Scosse la testa, guardandomi fisso negli occhi; indicò il posacenere facendomi cenno di prenderlo, lo sentìì  sussurrare qualcosa del tipo "che figlio di merda che ho".
Ci riflettei sù, non sapevo cosa rispondere, continuai a bere e fumare in contemporanea, un automa.
Lui se ne tornò a sedere sulla vecchia poltrona ormai a pezzi(abbiamo casa infestata da abominevoli gatti) quando domandai con voce rauca, a causa del recente risveglio, a che ora avrebbe cominciato a lavorare.
Questa volta fu lui a tacere.
Si alzò, prese la giacca dall'appendiabiti vicino al portone di casa, mi mandò a cagare con un sorriso  ed uscì sbattendo la porta.
La cosa mi fece incazzare.
Mia madre entrò in scena in pantofole, chiedendomi se si sarebbe dovuta vergognare anche oggi di me.
Io risposi con un "ordinaria amministrazione, madre, soltanto ordinaria amministrazione". Entrò in bagno per farsi una doccia e prepararsi come ogni fottuta mattina a condividere la croce con i propri colleghi in un desolato supermercato di periferia a fare la cassiera.
Quando ci passo davanti con la macchina mi chiedo sempre se i fornitori si ricordano dove è posizionato o se ogni volta devono votarsi al Santissimo, o al caso, o a Kermit la rana o altre divinità rurali.

Oggi mi sono alzato tardi, così tardi che non ho visto il solito via vai a cui sono abituato ogni mattina, tardi a sufficienza per non sentirmi colpevole.
Ho acceso la tv, ho passato canali su canali, mi sono reso conto di quanto spoglia sia questa nuova tecnologia, di quanto sia tutto così irreale e io così meschino.
Mi sono soffermato a guardare un cartone animato giapponese, l'unica cosa ancora decente, l'unica alternativa al suicidio in questa giornata estiva senza mordente. Devo darle un senso.
Prendo il cellulare, sfoglio la rubrica sotto la parola "cicciona", le salvo così in genere.

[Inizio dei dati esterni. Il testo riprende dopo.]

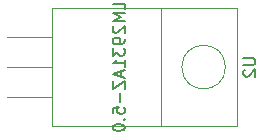
<source format=gbr>
G04 #@! TF.FileFunction,Other,Fab,Bot*
%FSLAX46Y46*%
G04 Gerber Fmt 4.6, Leading zero omitted, Abs format (unit mm)*
G04 Created by KiCad (PCBNEW 4.0.4-stable) date 07/17/17 19:23:20*
%MOMM*%
%LPD*%
G01*
G04 APERTURE LIST*
%ADD10C,0.100000*%
%ADD11C,0.150000*%
G04 APERTURE END LIST*
D10*
X167365000Y-105330000D02*
X173765000Y-105330000D01*
X173765000Y-105330000D02*
X173765000Y-95330000D01*
X173765000Y-95330000D02*
X167365000Y-95330000D01*
X167365000Y-95330000D02*
X167365000Y-105330000D01*
X158115000Y-105330000D02*
X167365000Y-105330000D01*
X167365000Y-105330000D02*
X167365000Y-95330000D01*
X167365000Y-95330000D02*
X158115000Y-95330000D01*
X158115000Y-95330000D02*
X158115000Y-105330000D01*
X158115000Y-102870000D02*
X154305000Y-102870000D01*
X158115000Y-100330000D02*
X154305000Y-100330000D01*
X158115000Y-97790000D02*
X154305000Y-97790000D01*
X172815000Y-100330000D02*
G75*
G03X172815000Y-100330000I-1850000J0D01*
G01*
D11*
X164282381Y-95449048D02*
X164282381Y-94972857D01*
X163282381Y-94972857D01*
X164282381Y-95782381D02*
X163282381Y-95782381D01*
X163996667Y-96115715D01*
X163282381Y-96449048D01*
X164282381Y-96449048D01*
X163377619Y-96877619D02*
X163330000Y-96925238D01*
X163282381Y-97020476D01*
X163282381Y-97258572D01*
X163330000Y-97353810D01*
X163377619Y-97401429D01*
X163472857Y-97449048D01*
X163568095Y-97449048D01*
X163710952Y-97401429D01*
X164282381Y-96830000D01*
X164282381Y-97449048D01*
X164282381Y-97925238D02*
X164282381Y-98115714D01*
X164234762Y-98210953D01*
X164187143Y-98258572D01*
X164044286Y-98353810D01*
X163853810Y-98401429D01*
X163472857Y-98401429D01*
X163377619Y-98353810D01*
X163330000Y-98306191D01*
X163282381Y-98210953D01*
X163282381Y-98020476D01*
X163330000Y-97925238D01*
X163377619Y-97877619D01*
X163472857Y-97830000D01*
X163710952Y-97830000D01*
X163806190Y-97877619D01*
X163853810Y-97925238D01*
X163901429Y-98020476D01*
X163901429Y-98210953D01*
X163853810Y-98306191D01*
X163806190Y-98353810D01*
X163710952Y-98401429D01*
X163282381Y-98734762D02*
X163282381Y-99353810D01*
X163663333Y-99020476D01*
X163663333Y-99163334D01*
X163710952Y-99258572D01*
X163758571Y-99306191D01*
X163853810Y-99353810D01*
X164091905Y-99353810D01*
X164187143Y-99306191D01*
X164234762Y-99258572D01*
X164282381Y-99163334D01*
X164282381Y-98877619D01*
X164234762Y-98782381D01*
X164187143Y-98734762D01*
X164282381Y-100306191D02*
X164282381Y-99734762D01*
X164282381Y-100020476D02*
X163282381Y-100020476D01*
X163425238Y-99925238D01*
X163520476Y-99830000D01*
X163568095Y-99734762D01*
X163996667Y-100687143D02*
X163996667Y-101163334D01*
X164282381Y-100591905D02*
X163282381Y-100925238D01*
X164282381Y-101258572D01*
X163282381Y-101496667D02*
X163282381Y-102163334D01*
X164282381Y-101496667D01*
X164282381Y-102163334D01*
X163901429Y-102544286D02*
X163901429Y-103306191D01*
X163282381Y-104258572D02*
X163282381Y-103782381D01*
X163758571Y-103734762D01*
X163710952Y-103782381D01*
X163663333Y-103877619D01*
X163663333Y-104115715D01*
X163710952Y-104210953D01*
X163758571Y-104258572D01*
X163853810Y-104306191D01*
X164091905Y-104306191D01*
X164187143Y-104258572D01*
X164234762Y-104210953D01*
X164282381Y-104115715D01*
X164282381Y-103877619D01*
X164234762Y-103782381D01*
X164187143Y-103734762D01*
X164187143Y-104734762D02*
X164234762Y-104782381D01*
X164282381Y-104734762D01*
X164234762Y-104687143D01*
X164187143Y-104734762D01*
X164282381Y-104734762D01*
X163282381Y-105401428D02*
X163282381Y-105496667D01*
X163330000Y-105591905D01*
X163377619Y-105639524D01*
X163472857Y-105687143D01*
X163663333Y-105734762D01*
X163901429Y-105734762D01*
X164091905Y-105687143D01*
X164187143Y-105639524D01*
X164234762Y-105591905D01*
X164282381Y-105496667D01*
X164282381Y-105401428D01*
X164234762Y-105306190D01*
X164187143Y-105258571D01*
X164091905Y-105210952D01*
X163901429Y-105163333D01*
X163663333Y-105163333D01*
X163472857Y-105210952D01*
X163377619Y-105258571D01*
X163330000Y-105306190D01*
X163282381Y-105401428D01*
X174337381Y-99568095D02*
X175146905Y-99568095D01*
X175242143Y-99615714D01*
X175289762Y-99663333D01*
X175337381Y-99758571D01*
X175337381Y-99949048D01*
X175289762Y-100044286D01*
X175242143Y-100091905D01*
X175146905Y-100139524D01*
X174337381Y-100139524D01*
X174432619Y-100568095D02*
X174385000Y-100615714D01*
X174337381Y-100710952D01*
X174337381Y-100949048D01*
X174385000Y-101044286D01*
X174432619Y-101091905D01*
X174527857Y-101139524D01*
X174623095Y-101139524D01*
X174765952Y-101091905D01*
X175337381Y-100520476D01*
X175337381Y-101139524D01*
M02*

</source>
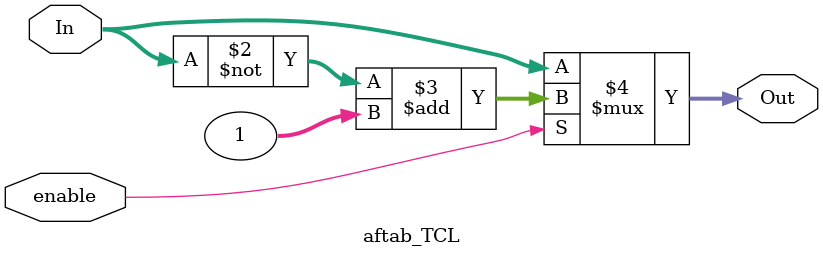
<source format=v>
`timescale 1ns/1ns

module aftab_TCL #(parameter size = 33)(
    input [size-1:0] In,
    output [size-1:0] Out,
    input enable
);

    assign Out = (enable == 1) ? (~{In} + 1) : In;

endmodule
</source>
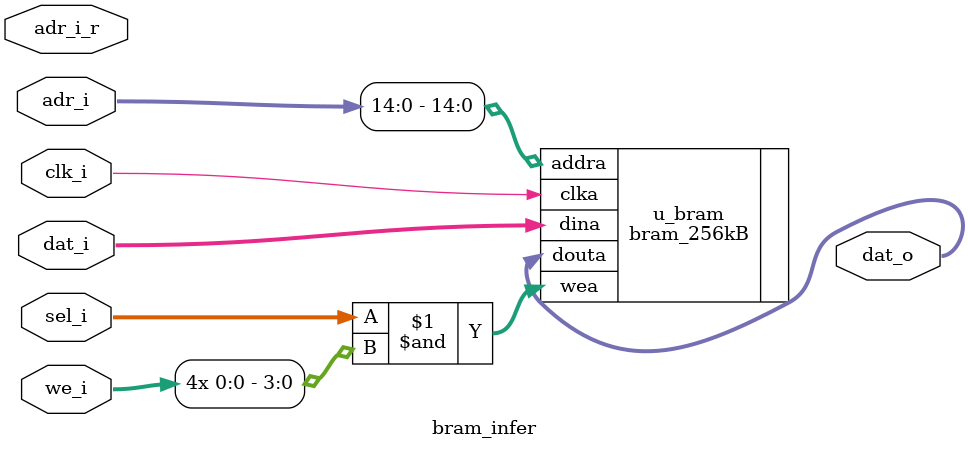
<source format=v>
/**
 * This file is part of OpTiMSoC.
 * 
 * OpTiMSoC is free hardware: you can redistribute it and/or modify
 * it under the terms of the GNU Lesser General Public License as 
 * published by the Free Software Foundation, either version 3 of 
 * the License, or (at your option) any later version.
 *
 * As the LGPL in general applies to software, the meaning of
 * "linking" is defined as using the OpTiMSoC in your projects at
 * the external interfaces.
 * 
 * OpTiMSoC is distributed in the hope that it will be useful,
 * but WITHOUT ANY WARRANTY; without even the implied warranty of
 * MERCHANTABILITY or FITNESS FOR A PARTICULAR PURPOSE.  See the
 * GNU General Public License for more details.
 *
 * You should have received a copy of the GNU Lesser General Public 
 * License along with OpTiMSoC. If not, see <http://www.gnu.org/licenses/>.
 * 
 * =================================================================
 * 
 * This is the actual memory element implemented plainly in the local
 * tile memory.
 * 
 * (c) 2012-2013 by the author(s)
 * 
 * Author(s):
 *    Stefan Wallentowitz, stefan.wallentowitz@tum.de
 */

module bram_infer(/*AUTOARG*/
   // Outputs
   dat_o,
   // Inputs
   clk_i, sel_i, adr_i_r, adr_i, we_i, dat_i
   );

   parameter dw = 32;

   parameter aw = 23;
   /* memory size in bytes */
   parameter mem_size  = 'hx;
   /* memory size in words */
   localparam mem_size_words = mem_size * 8 / dw;

   input clk_i;
   input [3:0] sel_i;
   input [aw-3:0] adr_i_r;
   input [aw-3:0] adr_i;
   input          we_i;
   input [31:0]   dat_i;
   output [31:0]  dat_o;

   bram_256kB
     u_bram(
            .clka(clk_i), // input clka
            .wea(sel_i&{4{we_i}}), // input [3 : 0] wea
            .addra(adr_i[14:0]), // input [14 : 0] addra
            .dina(dat_i), // input [31 : 0] dina
            .douta(dat_o) // output [31 : 0] douta
            );

   
/* -----\/----- EXCLUDED -----\/-----
   reg [7:0]         mem0 [0:mem_size_words-1] /-*synthesis syn_ramstyle = "no_rw_check" *-/;
   reg [15:8]        mem1 [0:mem_size_words-1] /-*synthesis syn_ramstyle = "no_rw_check" *-/;
   reg [23:16]       mem2 [0:mem_size_words-1] /-*synthesis syn_ramstyle = "no_rw_check" *-/;
   reg [31:24]       mem3 [0:mem_size_words-1] /-*synthesis syn_ramstyle = "no_rw_check" *-/;

   assign dat_o = {mem3[adr_i_r],mem2[adr_i_r],mem1[adr_i_r],mem0[adr_i_r]};
   
   // Write logic
   always @ (posedge clk_i) begin
      if (we_i & sel_i[3]) 
         mem3[adr_i_r] <= dat_i[31:24];
      if (we_i & sel_i[2]) 
         mem2[adr_i_r] <= dat_i[23:16];
      if (we_i & sel_i[1]) 
         mem1[adr_i_r] <= dat_i[15:8];
      if (we_i & sel_i[0]) 
         mem0[adr_i_r] <= dat_i[7:0];
   end
 -----/\----- EXCLUDED -----/\----- */

endmodule
</source>
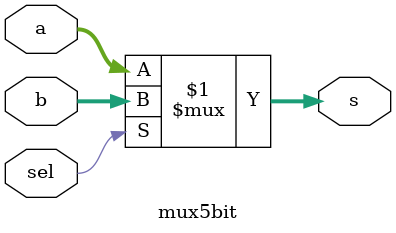
<source format=v>
module mux5bit(sel, a, b, s);
  input sel;
  input [4:0] a, b;
  output [4:0] s;
    assign s = (sel) ? b : a;
endmodule


</source>
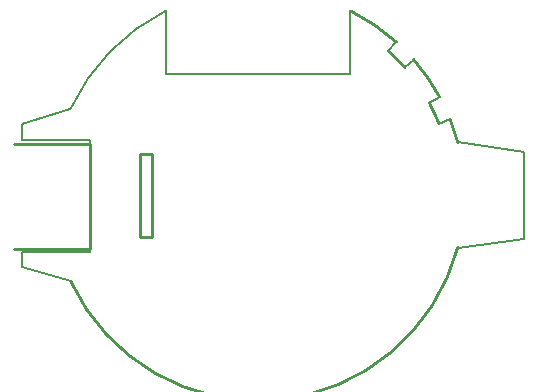
<source format=gko>
G04 Layer: BoardOutlineLayer*
G04 Panelize: , Column: 1, Row: 1, Board Size: 43.14mm x 33.02mm, Panelized Board Size: 43.14mm x 33.02mm*
G04 EasyEDA v6.5.42, 2024-05-16 10:06:30*
G04 7028ff2cb4d24ddea7bcc12f254d0658,9a4ed40c0dd746429eaf55b84663d2fb,10*
G04 Gerber Generator version 0.2*
G04 Scale: 100 percent, Rotated: No, Reflected: No *
G04 Dimensions in millimeters *
G04 leading zeros omitted , absolute positions ,4 integer and 5 decimal *
%FSLAX45Y45*%
%MOMM*%

%ADD10C,0.2032*%
%ADD11C,0.2030*%
%ADD12C,0.2134*%
%ADD13C,0.2540*%
D10*
X1987374Y305175D02*
G01*
X2546858Y374904D01*
X1077005Y1773918D02*
G01*
X1077005Y2308915D01*
X1467980Y2044423D02*
G01*
X1400997Y1970095D01*
X1613722Y1896602D02*
G01*
X1538996Y1830296D01*
X1834926Y1578924D02*
G01*
X1746897Y1532097D01*
X1922978Y1390954D02*
G01*
X1830595Y1352997D01*
X1986869Y1196040D02*
G01*
X2546858Y1113028D01*
X-1291503Y1481693D02*
G01*
X-1702625Y1348183D01*
X-1289984Y19512D02*
G01*
X-1702988Y140670D01*
D11*
X-1702983Y269999D02*
G01*
X-1702983Y140670D01*
X-1126319Y269999D02*
G01*
X-1702983Y269999D01*
X-1126319Y1214996D02*
G01*
X-1126319Y269999D01*
X-1702625Y1214996D02*
G01*
X-1126319Y1214996D01*
X-1702625Y1348183D02*
G01*
X-1702625Y1214996D01*
D10*
X2547002Y373898D02*
G01*
X2547002Y1113896D01*
X-702995Y393920D02*
G01*
X-702995Y1093919D01*
X-602995Y393920D02*
G01*
X-702995Y393920D01*
X-602995Y1093919D02*
G01*
X-702995Y1093919D01*
X-602995Y393920D02*
G01*
X-602995Y1093919D01*
X-482991Y1773918D02*
G01*
X1077005Y1773918D01*
X-482991Y1773918D02*
G01*
X-482991Y2308915D01*
G75*
G01*
X-482765Y2310587D02*
G03*
X-1289025Y1483502I779777J-1566664D01*
D12*
G75*
G01*
X1987367Y1196833D02*
G03*
X1922978Y1390955I-1690364J-452943D01*
G75*
G01*
X1830065Y1353977D02*
G03*
X1747045Y1531209I-1533069J-610071D01*
G75*
G01*
X1834926Y1578925D02*
G03*
X1613723Y1896603I-1537926J-835027D01*
G75*
G01*
X1467980Y2044423D02*
G03*
X1078309Y2309825I-1170977J-1300500D01*
G75*
G01*
X1538481Y1830733D02*
G03*
X1401064Y1970085I-1241495J-1086821D01*
G75*
G01*
X-1289050Y18542D02*
G03*
X1987352Y305189I1586035J739580D01*
D13*
X-1125402Y1186149D02*
G01*
X-1766971Y1186149D01*
X-1126916Y296263D02*
G01*
X-1766971Y296263D01*
X-1125049Y296151D02*
G01*
X-1125049Y1186149D01*
X-702995Y1093919D02*
G01*
X-602995Y1093919D01*
X-602995Y1093919D02*
G01*
X-602995Y393920D01*
X-602995Y393920D02*
G01*
X-702995Y393920D01*
X-702995Y393920D02*
G01*
X-702995Y1093919D01*
X-702995Y1093919D02*
G01*
X-702995Y1093919D01*

%LPD*%
M02*

</source>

"Maria occhispenti cicciona", "Valeria tettecalate cicciona" e "Giulia squirtbomb cicciona" sono le preferite. Maria sa il fatto suo quando c'è da usare la lingua, Valeria pretende come una iena affamata che io esaudisca i suoi desideri più reconditi, Giulia da il culo di tanto in tanto. Non conosco i loro veri cognomi, nè la loro famiglia, nè i loro mariti, nè i loro sogni nel cassetto, e di certo non ci tengo ad ampliare i miei orizzonti. Il mio obiettivo per oggi, per la settimana, per il mio triste avvenire finchè non mi stancherò, sarà questo: lasciarmi andare agli eventi, al vento caldo della passione per un corpo sudicio, immondo, sgraziato e a volte repellente, che se ne frega della perfezione e ama l'irregolarità con le sue curve piene di perchè e risposte nascoste. Al di là di un mondo che brama la perfezione eterna vado cercando l'orripilante amore di una notte, l'angosciante certezza di trovarsi davanti il mistero del peccato nella sua vastità, nella sua lotta contro gli eventi io come uno degli ultimi uomini vago nella solitudine di un momento che sembra durare secoli. Scopando con ognuna di esse non trovo la verità, ma l'ultimo dei sentimenti umani: il piacere.
Non mi tiro indietro, non provo rimorso, non temo la nostalgia e il lento avanzare in me dell'entropia di un intero universo.
Senza maschere, solo ora e per sempre, in questi tempi bui provo invidia per l'impuro e il maniaco, figli ultimi e indiscreti della Vita.
Mi voglio male, digito il numero di Giulia.
Quasi per incanto, dopo qualche secondo, sul display del cellulare compare la scritta "rete occupata".
Spengo lo scatolone parlante, guardo uno dei tanti gatti che hanno monopolizzato la casa adagiarsi  lungo il bracciolo del divano, pensai a mio padre e alla sua dose quotidiana di offese; forse non ha tutti i torti.
Provo ad addormentarmi pensando ad una sesta abbondante, sarà l'apice della giornata.
Sento la piccola bestiola fare dolcemente le fusa mentre la luce calda del sole mette in evidenza il pelo lucido.
Trovo l'immagine così poetica da cercare con la coda dell'occhio la fotocamera in giro per la stanza.
Dopo tutto non sono una persona così cattiva, mi mancherebbe solo un pò di "tatto".